St. Katherine Docks is one of those areas in London that were ‘repurposed’ by property developers in recent years. Like Shad Thames and other pockets in London, it reeks of recent development even if some of the buildings may have some history. By that, I mean that the area is packed with chain restaurants, bars, pubs and shops that you see all over the place. It was the first time that I visited St. Katherine Docks, and my first impression was, same-crap-different-neighbourhood (‘SCDN’). From a commercial standpoint, the location choice made by Victor and his business partner Bal Thind was a stroke of genius because the area has excellent footfall given its strategic location. What that means for diners is that it would be prudent to book your table in advance.
Bravas Tapas is emphatically not SCDN. It’s a one-off. In this digital age, it’s difficult to feel as though you discovered a place, whether it’s a shop, restaurant, seedy cafe, a pretty square, whatever. In a way, the information overflow has robbed us of the sense of discovery. (Ironically, I may be contributing in a small way to this phenomenon.) There is no shortage of Interwebz commentaries on Bravas Tapas. However, given that it physically exists in the midst of all the SCDN establishments, it felt like a discovery when we walked in. (Well, to be completely honest, we had no idea where in St Katherine Docks the restaurant was, so it took us a little while to orient ourselves and actually find it, which probably enhanced the sense of discovery… You do know how boys hate to ask strangers for directions, don’t you?)
When you are there, I recommend that you do what we did: don’t look at the menu, just leave it all up to Victor, including drinks. To be precise, the idea was Victor’s not ours, but the result is equally delightful.
As we waited for a variety of dishes to appear, we nibbled on surprisingly good jamón ibérico. When the helpful staff brought them out, they explained what the dish is made of. Some of the combinations made me think, ‘That doesn’t sound like it’s going to work,’ only for the thought to vanish once the food entered my mouth. It’s a fabulous way to be proven wrong.
One notable surprise for me was the gazpacho. It’s virtually impossible to find decent tomatoes in northern Europe (my pet peeve), so I tend to cringe whenever someone mentions gazpacho. You’ll see that it is poured into the sideway claret glass at the table. When you have it, you will understand why Victor has chosen to pour it at the table although I found that the reclining glass distracts from the soup. The gazpacho took me by surprise. It was lovely.

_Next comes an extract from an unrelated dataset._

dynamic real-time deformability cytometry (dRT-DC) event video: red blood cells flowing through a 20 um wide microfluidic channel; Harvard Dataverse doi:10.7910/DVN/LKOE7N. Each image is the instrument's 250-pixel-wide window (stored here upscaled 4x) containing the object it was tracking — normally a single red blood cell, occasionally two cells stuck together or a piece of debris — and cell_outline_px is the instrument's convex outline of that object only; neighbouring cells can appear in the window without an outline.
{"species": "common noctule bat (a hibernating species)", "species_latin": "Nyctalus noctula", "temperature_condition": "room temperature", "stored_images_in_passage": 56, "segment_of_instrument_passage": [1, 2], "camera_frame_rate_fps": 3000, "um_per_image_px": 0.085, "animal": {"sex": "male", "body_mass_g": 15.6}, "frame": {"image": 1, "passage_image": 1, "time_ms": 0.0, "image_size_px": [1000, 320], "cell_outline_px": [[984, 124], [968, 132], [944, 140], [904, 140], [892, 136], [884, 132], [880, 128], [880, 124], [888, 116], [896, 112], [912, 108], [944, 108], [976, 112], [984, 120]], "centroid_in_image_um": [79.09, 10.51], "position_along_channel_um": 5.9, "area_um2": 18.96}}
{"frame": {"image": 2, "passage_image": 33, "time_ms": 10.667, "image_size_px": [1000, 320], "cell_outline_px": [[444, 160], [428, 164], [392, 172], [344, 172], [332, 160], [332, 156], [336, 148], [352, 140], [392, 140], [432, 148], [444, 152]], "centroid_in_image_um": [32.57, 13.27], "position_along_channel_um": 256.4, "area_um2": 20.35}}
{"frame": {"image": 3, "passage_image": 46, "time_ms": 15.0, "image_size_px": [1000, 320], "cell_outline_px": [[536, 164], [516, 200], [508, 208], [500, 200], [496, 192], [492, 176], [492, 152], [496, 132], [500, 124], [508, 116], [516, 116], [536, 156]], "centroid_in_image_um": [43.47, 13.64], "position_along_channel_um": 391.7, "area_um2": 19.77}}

Victor brought over a couple of dishes from Amaru, the adjacent Japanese-Peruvian (‘Nikkei’ in a more fashionable parlance) restaurant that he and Thind started earlier this year. I understand that Victor had a stint at Park Hyatt in Tokyo during which time he picked up a few ideas from the streets of Tokyo. I suppose that fusing some of that with Spanish bits would put one on a path to the Japanese-Peruvian realm. The result? They reminded me of some of the interesting dishes that Nobu used to serve before they became a global franchise that one cannot seem to avoid in big cities and descended into SCDN hell, serving heavy-handed concoctions in overdesigned venues. A separate visit to Amaru is in order.
The pink bubbly went splendidly with the diverse food. In hindsight, it was the ideal choice. Of course, Victor had the courses in his head so he could choose the right tipple for us before we even realised it.
One inevitable question is whether Victor’s creations are authentic Basque. (To ask a similar question about the Japanese-Peruvian seems somewhat misguided.) To be honest, I haven’t a clue. And, I don’t care either because it’s good food.
I did not take any photos of the food because the light at our table would not have allowed me to take decent photos using my phone, but here’s Victor in action:
Bravas Tapas and Amaru are located at Ivory House, St. Katherine Docks, East Smithfield, London E1W 1AT.